In order to prove he has a ‘legitimate interest’, the respondent can demonstrate that he is ‘commonly known’ by the name he uses in his domain name. This is a generally accepted argument. The respondent has to prove that he has been known by the name apart from the domain name (and hence with the trademark). It is possible that in such cases, the geographical scope of the trademark is relevant. After all, nicknames will be probably derived quicker from well-known trademarks such as Red Bull than from trademarks which have a smaller geographical scope and which are less well known. Of course, this should always be assessed on a case by case basis, because factors such as the distinctiveness of the trademark will play an important role as well.
How may the geographical scope have an impact on the bad faith element? In WIPO case D2016-1425, the panel assessed that the respondent would never have chosen the domain name (which beared the name of a French trademark and with a .com extension) for a website in the Japanese language in good faith without having been aware of the existence of the trademark, which was registered in France only. The trademark carried no meaning in either English or Japanese. The panel concludes that this awareness contributes to the determination of bad faith.

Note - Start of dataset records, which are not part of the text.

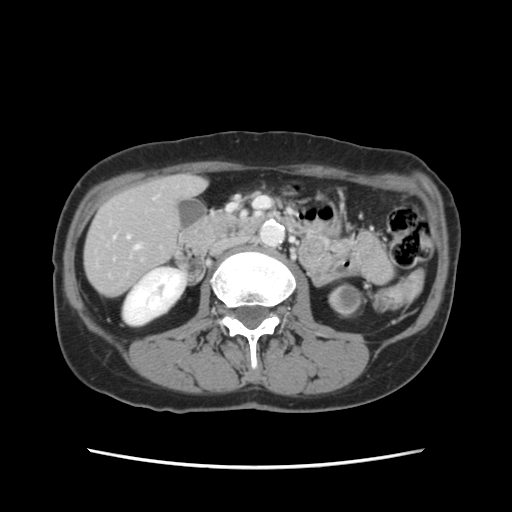
Contrast-enhanced abdominal CT, one axial slice; slice 38 of 120 in the series (ordered by position); 120 kVp; intravenous contrast given; soft-tissue window (W 400 / L 40 HU); 2.5 mm slice thickness; 512 × 512 image matrix, field of view 330 × 330 mm. From the clinical record (not read from this slice): patient: female, age 48 years at operation; diagnosis: colorectal cancer liver metastases, imaged before liver resection.
Annotated regions visible in this slice (manually delineated by an expert):
- hepatic veins: bounding box (x1, y1, x2, y2) in pixels: (135, 245, 140, 249)
- liver: (85, 176, 204, 295)
- planned liver remnant (the part of the liver to remain after resection): (84, 176, 204, 295)
- portal vein (with intrahepatic branches): (127, 236, 130, 239)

If the Respondent had filed a response in the abovementioned case D2016-1425, he could have argued that just because of the small scope of the trademark, the trademark was not known to Japanese internet users (the main visitors of the website) and that the choice of the domain name was just a coincidence. Even a ccTLD (in this case it was all about a .com domain) could probably have helped him. However, since the trademark, in this case, was quite distinctive, in the French language and not matching with the Japanese website, the panel probably wouldn’t have accepted these arguments.
The UDRP proceedings can be of great assistance for trademark rights owners dealing with cybersquatting. A positive decision will – in most cases – result in transfer to the rights owner. However, it’s worth noting that the geographical scope of a trademark can be a point of focus for a respondent in a UDRP procedure. Although this scope is not relevant for determination under the first element, it can have an impact on the assessment of the two other elements.
Respondent may use it in order to strengthen his argument that he has a legitimate interest because he is commonly known under the name. If the trademark has a small geographical scope, he can argue that it is unlikely that he derived the name from this trademark. Besides this, the bad faith suspicions can be tempered in case the domain name matches the content of the website and bears a not-so distinctive trademark with a small geographical scope. In any event, it is important to draft a well documented UDRP complaint, since facts and circumstances differ on a case by case basis.